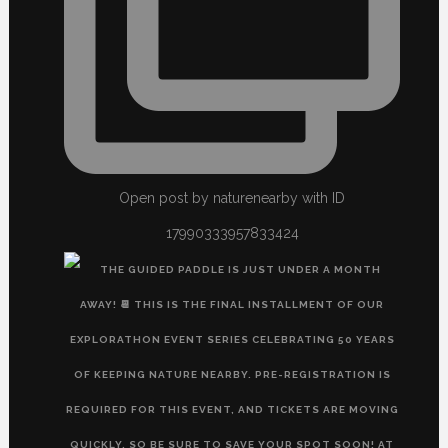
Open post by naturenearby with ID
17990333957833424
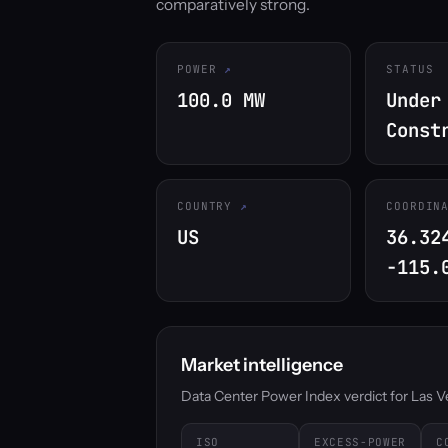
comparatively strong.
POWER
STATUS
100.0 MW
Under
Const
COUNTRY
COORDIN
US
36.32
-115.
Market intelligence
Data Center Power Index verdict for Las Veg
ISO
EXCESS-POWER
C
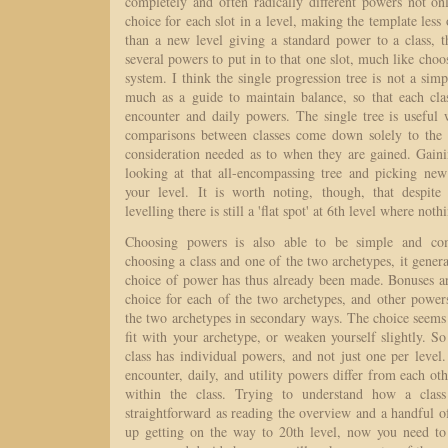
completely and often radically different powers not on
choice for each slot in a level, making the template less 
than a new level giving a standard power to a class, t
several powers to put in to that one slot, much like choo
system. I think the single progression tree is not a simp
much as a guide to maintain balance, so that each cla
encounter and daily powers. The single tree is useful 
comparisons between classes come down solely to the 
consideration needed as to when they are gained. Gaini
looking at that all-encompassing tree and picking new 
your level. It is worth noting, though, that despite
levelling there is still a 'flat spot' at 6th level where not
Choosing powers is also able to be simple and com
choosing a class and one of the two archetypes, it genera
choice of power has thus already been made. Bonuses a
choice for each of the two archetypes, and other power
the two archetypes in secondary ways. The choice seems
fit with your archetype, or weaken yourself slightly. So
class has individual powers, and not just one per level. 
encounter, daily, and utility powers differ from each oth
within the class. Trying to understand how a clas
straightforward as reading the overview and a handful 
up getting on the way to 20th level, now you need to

----

Task statement: Lines that hold the word "encounter" are the ones to copy from the entries above.

The answer:
encounter and daily powers. The single tree is useful 
encounter, daily, and utility powers differ from each oth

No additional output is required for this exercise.